Extracted data entries:
'''
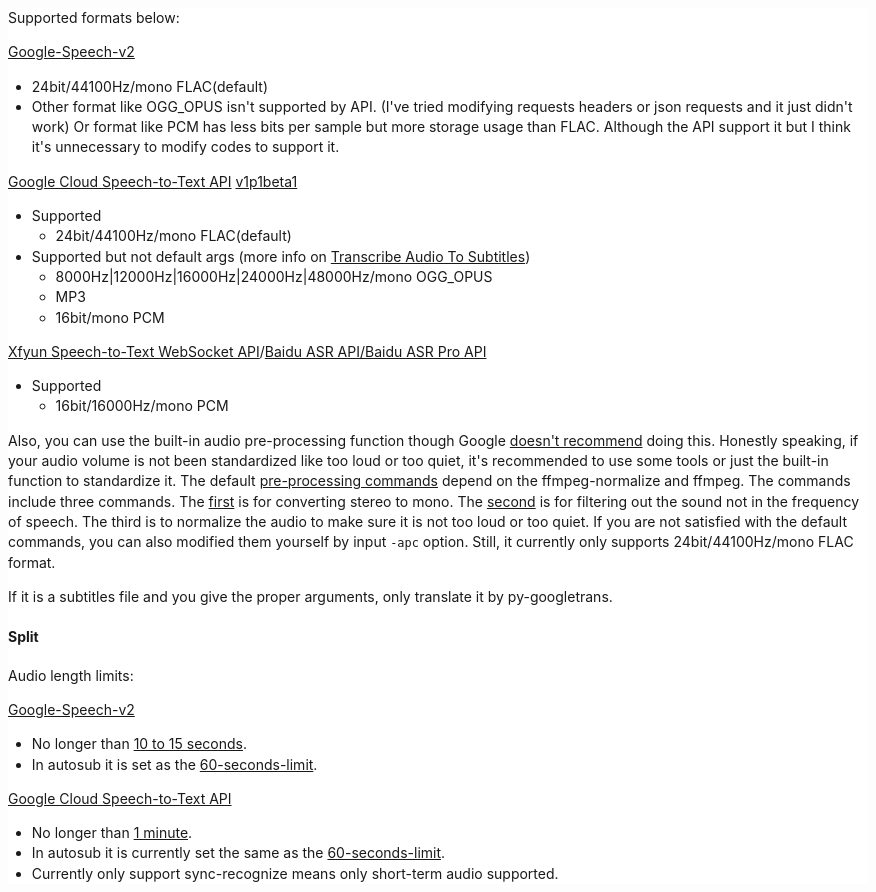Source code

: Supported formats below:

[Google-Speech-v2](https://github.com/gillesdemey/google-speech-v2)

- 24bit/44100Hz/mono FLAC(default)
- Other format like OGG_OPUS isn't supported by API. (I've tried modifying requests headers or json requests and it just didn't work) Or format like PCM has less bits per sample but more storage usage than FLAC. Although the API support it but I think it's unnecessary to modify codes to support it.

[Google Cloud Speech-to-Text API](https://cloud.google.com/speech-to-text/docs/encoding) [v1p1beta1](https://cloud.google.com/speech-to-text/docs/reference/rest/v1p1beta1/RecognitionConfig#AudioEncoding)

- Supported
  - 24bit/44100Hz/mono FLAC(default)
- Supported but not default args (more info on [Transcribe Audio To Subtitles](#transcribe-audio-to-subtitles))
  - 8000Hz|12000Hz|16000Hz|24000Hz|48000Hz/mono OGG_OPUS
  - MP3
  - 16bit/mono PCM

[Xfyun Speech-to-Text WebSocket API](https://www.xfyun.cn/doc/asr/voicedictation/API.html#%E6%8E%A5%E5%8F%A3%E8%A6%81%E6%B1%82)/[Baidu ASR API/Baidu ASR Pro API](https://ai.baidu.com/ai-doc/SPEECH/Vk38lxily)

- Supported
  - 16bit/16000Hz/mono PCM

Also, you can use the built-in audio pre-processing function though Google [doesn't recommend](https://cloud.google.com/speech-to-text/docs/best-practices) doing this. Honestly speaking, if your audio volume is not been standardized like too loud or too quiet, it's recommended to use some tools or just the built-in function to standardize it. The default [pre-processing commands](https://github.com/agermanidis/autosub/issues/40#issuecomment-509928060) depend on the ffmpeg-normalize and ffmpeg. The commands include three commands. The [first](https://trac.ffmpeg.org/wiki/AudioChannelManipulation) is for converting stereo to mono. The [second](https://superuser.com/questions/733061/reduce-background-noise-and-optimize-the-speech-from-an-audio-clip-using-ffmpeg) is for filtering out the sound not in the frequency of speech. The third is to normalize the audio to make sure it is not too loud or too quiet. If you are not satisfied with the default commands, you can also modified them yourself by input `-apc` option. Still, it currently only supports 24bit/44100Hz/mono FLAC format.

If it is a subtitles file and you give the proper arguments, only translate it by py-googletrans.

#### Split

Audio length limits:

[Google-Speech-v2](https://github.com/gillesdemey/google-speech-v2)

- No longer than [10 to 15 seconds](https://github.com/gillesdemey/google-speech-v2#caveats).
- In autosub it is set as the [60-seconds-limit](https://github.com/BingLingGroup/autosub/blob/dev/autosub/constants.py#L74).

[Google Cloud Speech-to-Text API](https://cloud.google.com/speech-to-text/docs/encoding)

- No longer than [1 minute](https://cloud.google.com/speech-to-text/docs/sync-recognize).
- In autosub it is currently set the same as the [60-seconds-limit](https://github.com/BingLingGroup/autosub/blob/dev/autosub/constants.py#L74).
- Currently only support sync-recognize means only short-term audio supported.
'''
'''
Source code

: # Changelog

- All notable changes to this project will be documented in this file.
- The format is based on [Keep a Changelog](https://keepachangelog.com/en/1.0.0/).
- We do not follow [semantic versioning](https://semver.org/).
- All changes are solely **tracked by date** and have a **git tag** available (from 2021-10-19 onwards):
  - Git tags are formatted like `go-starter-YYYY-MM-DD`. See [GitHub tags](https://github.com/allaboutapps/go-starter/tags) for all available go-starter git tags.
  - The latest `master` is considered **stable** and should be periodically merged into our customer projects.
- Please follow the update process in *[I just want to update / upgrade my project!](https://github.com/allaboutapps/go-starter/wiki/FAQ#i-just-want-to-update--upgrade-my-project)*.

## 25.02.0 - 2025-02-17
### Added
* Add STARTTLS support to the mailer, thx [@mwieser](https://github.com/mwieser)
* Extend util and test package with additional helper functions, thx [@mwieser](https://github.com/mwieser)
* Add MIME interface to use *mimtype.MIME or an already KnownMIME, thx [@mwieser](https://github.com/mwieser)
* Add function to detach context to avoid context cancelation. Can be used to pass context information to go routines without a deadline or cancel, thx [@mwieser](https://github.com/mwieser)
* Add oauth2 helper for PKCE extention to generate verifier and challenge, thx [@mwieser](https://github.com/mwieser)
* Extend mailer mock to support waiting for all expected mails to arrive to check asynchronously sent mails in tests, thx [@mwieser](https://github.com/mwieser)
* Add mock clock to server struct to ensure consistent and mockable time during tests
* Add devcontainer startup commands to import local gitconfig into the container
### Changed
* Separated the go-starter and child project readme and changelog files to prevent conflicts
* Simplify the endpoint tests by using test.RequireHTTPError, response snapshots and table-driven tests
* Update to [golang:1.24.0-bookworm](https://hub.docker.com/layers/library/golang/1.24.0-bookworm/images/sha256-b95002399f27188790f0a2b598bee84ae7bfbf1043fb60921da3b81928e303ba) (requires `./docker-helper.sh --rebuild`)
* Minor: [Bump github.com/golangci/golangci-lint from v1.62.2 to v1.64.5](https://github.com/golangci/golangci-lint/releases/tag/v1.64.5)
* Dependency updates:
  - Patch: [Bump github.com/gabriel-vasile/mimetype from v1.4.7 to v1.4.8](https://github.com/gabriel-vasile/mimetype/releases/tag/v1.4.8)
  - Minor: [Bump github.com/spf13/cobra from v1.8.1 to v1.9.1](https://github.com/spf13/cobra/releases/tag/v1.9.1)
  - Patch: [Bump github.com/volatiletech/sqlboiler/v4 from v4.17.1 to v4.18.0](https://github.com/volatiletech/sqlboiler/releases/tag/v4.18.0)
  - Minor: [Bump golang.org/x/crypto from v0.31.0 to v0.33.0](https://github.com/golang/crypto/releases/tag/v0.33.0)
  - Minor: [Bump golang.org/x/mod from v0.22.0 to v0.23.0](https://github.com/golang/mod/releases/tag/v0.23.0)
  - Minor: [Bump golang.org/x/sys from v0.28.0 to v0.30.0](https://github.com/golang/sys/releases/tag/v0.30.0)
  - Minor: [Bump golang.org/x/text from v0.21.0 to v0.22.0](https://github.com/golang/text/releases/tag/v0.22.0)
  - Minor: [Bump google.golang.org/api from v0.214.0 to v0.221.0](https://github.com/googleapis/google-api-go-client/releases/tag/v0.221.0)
'''
**TASK BRIEF**
Lay out the lines from the line with "- No longer than [10" to the line with "- Currently only", both included, as a Markdown table with the columns n and Line, one row per line and blank lines omitted.

**OUTPUT OF THE TASK**
| n | Line |
|---|---|
| 1 | - No longer than [10 to 15 seconds](https://github.com/gillesdemey/google-speech-v2#caveats). |
| 2 | - In autosub it is set as the [60-seconds-limit](https://github.com/BingLingGroup/autosub/blob/dev/autosub/constants.py#L74). |
| 3 | [Google Cloud Speech-to-Text API](https://cloud.google.com/speech-to-text/docs/encoding) |
| 4 | - No longer than [1 minute](https://cloud.google.com/speech-to-text/docs/sync-recognize). |
| 5 | - In autosub it is currently set the same as the [60-seconds-limit](https://github.com/BingLingGroup/autosub/blob/dev/autosub/constants.py#L74). |
| 6 | - Currently only support sync-recognize means only short-term audio supported. |